WKK: Three years ago, a story came knocking at the door of my imagination. It wasn’t a Cork O’Connor story. Because long ago my publisher made it clear to me that they really preferred that I stick with Cork O’Connor, I knew it would be risky to work on anything else. But in the end, I had no choice. It was a story demanding to be written. I spent the next three years at work on the manuscript, writing between the times devoted to the series books. The result was ORDINARY GRACE, one of the best pieces of fiction I’ve ever written. It takes place in a small town in southern Minnesota. On the surface, it’s the story of a Methodist minister whose beloved child is murdered. But it’s really the story of what that tragedy does to his faith, his family, and, ultimately, the whole fabric of the small town in which he lives.
Although I was uncertain if Atria, my publisher, would want the manuscript, I sent it to my editor. She loved it, bought it, and it’s scheduled for publication in the fall of 2013. I can hardly wait to see it in print.

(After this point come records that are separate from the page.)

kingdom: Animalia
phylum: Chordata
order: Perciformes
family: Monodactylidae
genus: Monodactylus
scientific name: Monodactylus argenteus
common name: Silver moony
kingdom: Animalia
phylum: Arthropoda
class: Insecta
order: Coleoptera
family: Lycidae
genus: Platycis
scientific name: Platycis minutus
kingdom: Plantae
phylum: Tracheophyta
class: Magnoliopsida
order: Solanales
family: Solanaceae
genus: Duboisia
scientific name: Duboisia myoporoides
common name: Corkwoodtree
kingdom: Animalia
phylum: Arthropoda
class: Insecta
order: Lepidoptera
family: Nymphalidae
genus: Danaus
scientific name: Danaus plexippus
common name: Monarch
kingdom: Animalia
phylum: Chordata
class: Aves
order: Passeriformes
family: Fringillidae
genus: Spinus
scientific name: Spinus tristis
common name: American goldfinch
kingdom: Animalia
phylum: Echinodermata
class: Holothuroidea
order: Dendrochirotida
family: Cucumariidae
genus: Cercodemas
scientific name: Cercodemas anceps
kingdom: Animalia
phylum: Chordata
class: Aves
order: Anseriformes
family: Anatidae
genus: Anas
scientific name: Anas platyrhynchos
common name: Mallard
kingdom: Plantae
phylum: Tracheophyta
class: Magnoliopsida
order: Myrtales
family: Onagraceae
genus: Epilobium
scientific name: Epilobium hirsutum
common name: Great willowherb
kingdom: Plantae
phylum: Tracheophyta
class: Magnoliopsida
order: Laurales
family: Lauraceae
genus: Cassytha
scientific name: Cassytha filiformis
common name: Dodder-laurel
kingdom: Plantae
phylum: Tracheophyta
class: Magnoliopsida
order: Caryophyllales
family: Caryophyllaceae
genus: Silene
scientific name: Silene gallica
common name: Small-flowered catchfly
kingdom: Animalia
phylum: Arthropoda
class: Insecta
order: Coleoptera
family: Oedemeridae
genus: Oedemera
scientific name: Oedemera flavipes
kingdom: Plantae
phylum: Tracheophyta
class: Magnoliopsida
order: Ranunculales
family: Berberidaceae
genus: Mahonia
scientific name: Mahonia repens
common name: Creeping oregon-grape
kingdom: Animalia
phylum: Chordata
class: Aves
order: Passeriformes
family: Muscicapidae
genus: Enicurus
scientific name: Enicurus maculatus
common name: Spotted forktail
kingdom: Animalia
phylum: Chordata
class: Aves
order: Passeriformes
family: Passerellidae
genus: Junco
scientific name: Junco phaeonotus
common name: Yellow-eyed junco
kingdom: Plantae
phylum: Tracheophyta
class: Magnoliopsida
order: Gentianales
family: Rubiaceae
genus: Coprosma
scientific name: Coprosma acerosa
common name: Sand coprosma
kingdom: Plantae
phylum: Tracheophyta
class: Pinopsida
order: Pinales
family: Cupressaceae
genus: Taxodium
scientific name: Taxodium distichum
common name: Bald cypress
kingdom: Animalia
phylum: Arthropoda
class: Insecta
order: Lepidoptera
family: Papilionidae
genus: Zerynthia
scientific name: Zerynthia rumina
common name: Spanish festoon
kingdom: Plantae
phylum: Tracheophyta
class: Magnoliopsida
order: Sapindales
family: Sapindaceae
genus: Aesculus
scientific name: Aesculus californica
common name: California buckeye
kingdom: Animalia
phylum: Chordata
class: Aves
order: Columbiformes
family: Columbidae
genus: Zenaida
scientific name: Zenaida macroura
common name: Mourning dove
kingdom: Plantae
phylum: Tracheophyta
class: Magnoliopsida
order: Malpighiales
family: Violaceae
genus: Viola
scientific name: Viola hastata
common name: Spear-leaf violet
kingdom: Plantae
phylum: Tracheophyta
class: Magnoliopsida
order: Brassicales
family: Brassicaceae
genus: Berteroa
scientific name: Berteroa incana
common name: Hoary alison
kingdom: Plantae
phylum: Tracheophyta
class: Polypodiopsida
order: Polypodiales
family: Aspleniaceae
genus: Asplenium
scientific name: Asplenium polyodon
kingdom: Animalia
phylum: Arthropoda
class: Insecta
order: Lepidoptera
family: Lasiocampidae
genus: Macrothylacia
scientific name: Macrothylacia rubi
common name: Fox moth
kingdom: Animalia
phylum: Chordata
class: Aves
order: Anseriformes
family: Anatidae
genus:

BRC: When I was much younger, I devoured the work of Jim Kjelgaard, whose books for younger readers were primarily concerned with wild animals in the outdoors. Your novels, so frequently set in the roads and woods less traveled, remind me to some degree of Kjelgaard’s work due to your ability to so vividly describe wilderness settings and their untamed inhabitants, of both the two-legged and the four-legged variety. What authors and/or books influenced your own taste in reading at an early age?
WKK: When I was 12 years old and hooked mostly on Marvel comic books, an angel of a librarian suggested to me that I might give THE COUNT OF MONTE CRISTO a try. God, did I love that book. In short order, I read everything Dumas had written. I asked her what’s next, and she pointed me toward H.G. Wells and Jules Verne and Arthur Conan Doyle and Jack London. If you look at my work today, you’ll see a strong element of adventure bound up with the mystery and the suspense, all due to a wonderful librarian who knew what kind of story could capture a kid’s heart.
BRC: Readers can paint their own pictures of Cork O’Connor through your descriptions. But if a film adaptation of one of your books was made, do you have someone you would like to see play Cork?
WKK: No comment on this one. The series has been optioned in the past, and is currently under consideration again, so I don’t want to jinx things by speaking too concretely about any aspect of the process. Everything about Hollywood is so unpredictable and so fragile.
BRC: One of the major stumbling blocks that aspiring writers encounter is the ability to create a writing schedule and stick with it. Has yours changed over the years? How have you kept to it, without permitting life to get in the way?
WKK: I’ve kept the same writing schedule, more or less, for the past 30 years. I rise before 6:00 AM, and go to a coffee shop, where I spend two hours working on my prose. That’s the most important element of my writing life, this discipline. In addition to assuring that I meet deadline, it’s also the way I center myself in a day and prepare to meet the world. Because I write full time now, I return to the coffee shop in the afternoon for another two hours, though I’m not always at work on my prose. Sometimes I’m busy responding to interview questions.
BRC: What are you working on now? Will you continue to focus on the life of Cork O’Connor, at least for the foreseeable future?
WKK: I’m just about to complete the first draft of the manuscript for the next book in the Cork O’Connor series, a novel tentatively titled TRICKSTER’S POINT. In a nutshell, it’s Cork O’Connor meets ALL THE KING’S MEN. Then I have one more series book to write on my current contract. And after that, we’ll just have to see what’s on the horizon.